═════ Records for this exercise ═════

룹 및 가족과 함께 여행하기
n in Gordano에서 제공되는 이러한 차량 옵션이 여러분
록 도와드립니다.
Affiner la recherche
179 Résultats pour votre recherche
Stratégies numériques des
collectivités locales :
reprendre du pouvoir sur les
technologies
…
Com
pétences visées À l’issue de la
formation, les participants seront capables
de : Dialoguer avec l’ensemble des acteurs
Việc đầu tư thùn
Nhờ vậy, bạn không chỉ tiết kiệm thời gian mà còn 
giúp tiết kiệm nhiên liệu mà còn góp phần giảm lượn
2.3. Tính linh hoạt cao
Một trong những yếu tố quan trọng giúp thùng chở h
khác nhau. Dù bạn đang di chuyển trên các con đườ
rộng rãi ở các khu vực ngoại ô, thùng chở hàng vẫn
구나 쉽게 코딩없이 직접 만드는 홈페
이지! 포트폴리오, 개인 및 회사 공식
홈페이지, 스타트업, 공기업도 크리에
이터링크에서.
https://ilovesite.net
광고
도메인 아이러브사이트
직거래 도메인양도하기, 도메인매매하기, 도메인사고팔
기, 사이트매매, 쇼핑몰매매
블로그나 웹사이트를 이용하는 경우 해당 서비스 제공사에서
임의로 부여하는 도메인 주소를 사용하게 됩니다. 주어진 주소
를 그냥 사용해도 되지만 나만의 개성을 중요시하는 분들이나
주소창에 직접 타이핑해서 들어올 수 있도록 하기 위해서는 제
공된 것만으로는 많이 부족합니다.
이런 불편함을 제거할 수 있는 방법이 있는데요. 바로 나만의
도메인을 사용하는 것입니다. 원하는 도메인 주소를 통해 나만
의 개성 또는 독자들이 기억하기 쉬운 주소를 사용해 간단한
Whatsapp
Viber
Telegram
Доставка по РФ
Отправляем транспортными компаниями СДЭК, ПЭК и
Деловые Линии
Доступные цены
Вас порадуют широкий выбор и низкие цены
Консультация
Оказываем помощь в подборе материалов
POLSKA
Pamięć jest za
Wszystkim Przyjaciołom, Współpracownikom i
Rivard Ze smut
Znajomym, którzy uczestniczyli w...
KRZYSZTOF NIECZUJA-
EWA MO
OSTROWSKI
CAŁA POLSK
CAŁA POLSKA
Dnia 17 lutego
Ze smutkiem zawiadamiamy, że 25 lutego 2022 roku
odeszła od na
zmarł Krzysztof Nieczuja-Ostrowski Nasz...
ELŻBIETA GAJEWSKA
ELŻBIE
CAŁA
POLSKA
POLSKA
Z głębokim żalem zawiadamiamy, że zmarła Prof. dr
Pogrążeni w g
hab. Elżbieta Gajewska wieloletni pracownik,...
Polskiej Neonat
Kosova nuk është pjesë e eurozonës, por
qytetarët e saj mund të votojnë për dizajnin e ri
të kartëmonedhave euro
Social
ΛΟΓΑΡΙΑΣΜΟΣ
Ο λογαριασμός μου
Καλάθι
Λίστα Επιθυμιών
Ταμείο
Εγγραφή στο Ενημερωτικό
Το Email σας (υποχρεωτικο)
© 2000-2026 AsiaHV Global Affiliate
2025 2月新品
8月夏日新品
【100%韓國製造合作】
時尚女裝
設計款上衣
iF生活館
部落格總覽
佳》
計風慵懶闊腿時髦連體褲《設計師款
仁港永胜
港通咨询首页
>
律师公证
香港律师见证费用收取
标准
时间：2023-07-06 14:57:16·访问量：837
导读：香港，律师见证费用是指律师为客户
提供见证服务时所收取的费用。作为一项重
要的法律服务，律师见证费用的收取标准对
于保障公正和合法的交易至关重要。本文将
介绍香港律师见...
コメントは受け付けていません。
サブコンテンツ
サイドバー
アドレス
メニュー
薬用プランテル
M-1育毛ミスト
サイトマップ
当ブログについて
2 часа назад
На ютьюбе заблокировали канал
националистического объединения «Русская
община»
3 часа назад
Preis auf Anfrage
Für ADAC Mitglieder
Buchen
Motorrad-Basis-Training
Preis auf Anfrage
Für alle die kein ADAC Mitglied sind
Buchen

═════

Please duplicate the lines of the items from the very first one through the line that holds "giúp tiết kiệm", with both ends included.

▶ [Solution to the problem]:
룹 및 가족과 함께 여행하기
n in Gordano에서 제공되는 이러한 차량 옵션이 여러분
록 도와드립니다.
Affiner la recherche
179 Résultats pour votre recherche
Stratégies numériques des
collectivités locales :
reprendre du pouvoir sur les
technologies
…
Com
pétences visées À l’issue de la
formation, les participants seront capables
de : Dialoguer avec l’ensemble des acteurs
Việc đầu tư thùn
Nhờ vậy, bạn không chỉ tiết kiệm thời gian mà còn 
giúp tiết kiệm nhiên liệu mà còn góp phần giảm lượn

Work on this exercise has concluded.